Protectionist policy to the fore
One of the important implications of the vote is that the positive effects of globalization have not trickled down to all. The growing inequality as a result of stagnating incomes, especially for low skilled workers, due to technological advances resulting in plateauing of labour productivity has led to displeasures among the voting majority. They largely feel threatened by trade and immigration policies and fear their jobs are either being replaced by immigrants or outsourced to people in emerging countries. Backlash on globalization doesn’t bode for emerging markets and in particular GCC economies as they have largely benefitted from free flow of capital, labour and goods.
Impact on GCC's Investments in British Real Estate
Realty agents and analysts opine the exit from EU would end the housing boom in Britain bringing the price rises to an abrupt halt. Realty transactions are bound to be thin as buyers would prefer to ‘wait and watch’. Commercial real estate, especially office spaces, would be hit as multinational organizations reassess their strategy to stay in London, which so far had served as a gateway for EU markets.

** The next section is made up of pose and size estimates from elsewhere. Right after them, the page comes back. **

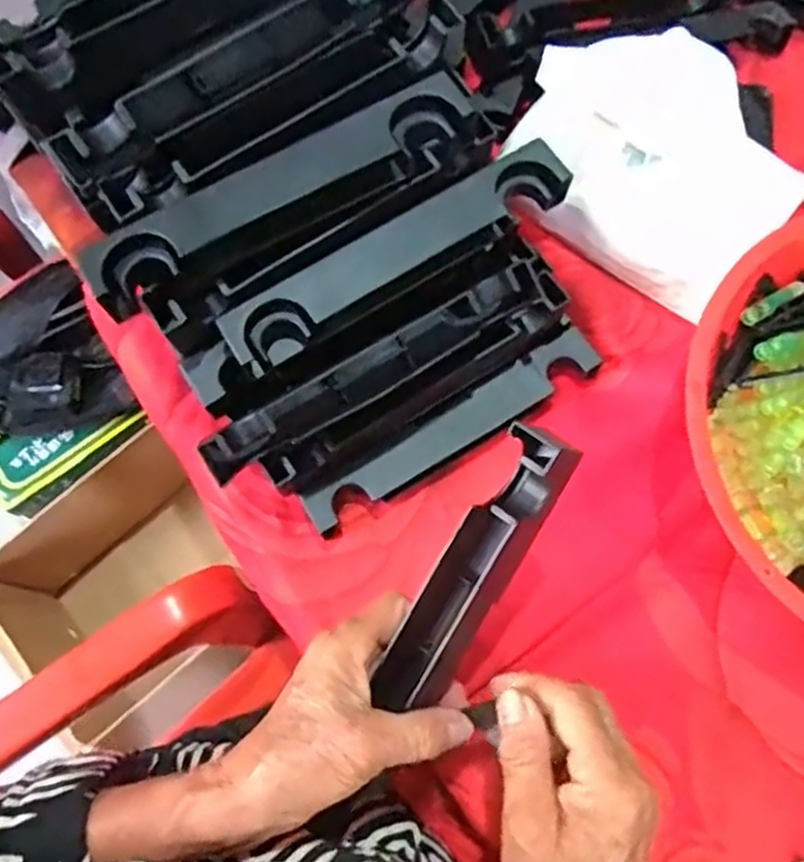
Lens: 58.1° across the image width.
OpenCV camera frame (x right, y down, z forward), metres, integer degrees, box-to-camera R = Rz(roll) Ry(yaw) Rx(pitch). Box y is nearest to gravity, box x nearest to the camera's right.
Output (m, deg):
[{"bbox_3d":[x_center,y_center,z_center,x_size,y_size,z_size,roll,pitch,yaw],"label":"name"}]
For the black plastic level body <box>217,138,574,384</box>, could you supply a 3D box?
[{"bbox_3d":[0.001,-0.086,0.371,0.190,0.024,0.033,-32,73,-8],"label":"black plastic level body"}]

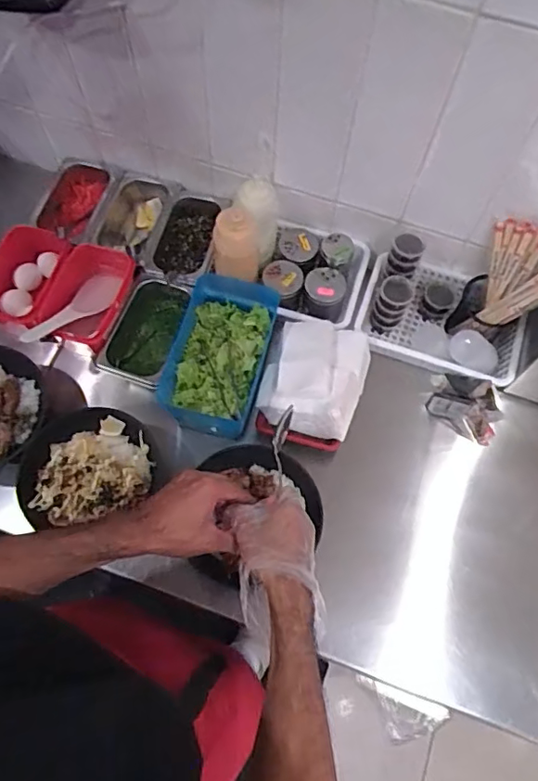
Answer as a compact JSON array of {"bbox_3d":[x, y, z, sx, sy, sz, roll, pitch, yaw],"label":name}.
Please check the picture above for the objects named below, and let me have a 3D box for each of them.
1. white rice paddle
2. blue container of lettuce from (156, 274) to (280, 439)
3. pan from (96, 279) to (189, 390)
[{"bbox_3d":[-0.287,-0.120,0.814,0.063,0.022,0.177,36,57,12],"label":"white rice paddle"},{"bbox_3d":[-0.072,-0.048,0.818,0.138,0.080,0.221,16,68,5],"label":"blue container of lettuce"},{"bbox_3d":[-0.189,-0.081,0.846,0.095,0.063,0.170,14,67,4],"label":"pan"}]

It is estimated that over 100,000 jobs could be relocated out of London and as a result office rents could drop by as much as 18% in the next two years (Jefferies (Mike Prew), sourced from Financial Times).
Sovereign Wealth Funds (SWFs) and HNIs in GCC are known to invest heavily in London's real estate. For instance, Investors from the UAE accounted for more than 20% of buy-to-let property sales in the UK in 2015. Qatar Investment Authority (QIA) is among the high-profile investors in London real estate, snapping up landmarks such as the Shard skyscraper, Harrods department store and Olympic Village (Reuters). Value of their holdings would be marked down due to the fall in pound value. The ensuing uncertainty would lead to investors demanding a premium, subsequently, the prices could further decline.
On the other hand, a steep fall in real estate prices in Britain (especially London) may also see fresh investments from GCC into the country on account of bottom fishing.
Impact on Trade with GCC
GCC region has been in talks with EU region for over 25 years and the Free Trade Agreement (FTA) between the regions is still pending. Having lost of access to EU, Britain to sustain its exports would be aggressive to sign bilateral trade deals. This presents an opportunity for GCC regions, especially Dubai, as it acts as a trading hub for MENA region as well as a gateway for African continent. Establishing bilateral trading agreement with Britain would be possible and this is a positive for GCC economies
Impact on GCC Equities
GCC equities may continue to fall in the short-term, in line with global trends, as risk aversion engulfs investor sentiments. However, we feel the direct impact of Brexit is minimal on GCC equities as their earnings prospects are little affected by the event. As a result, we expect equities to gradually recover as their movements are largely dictated by domestic factors and oil prices.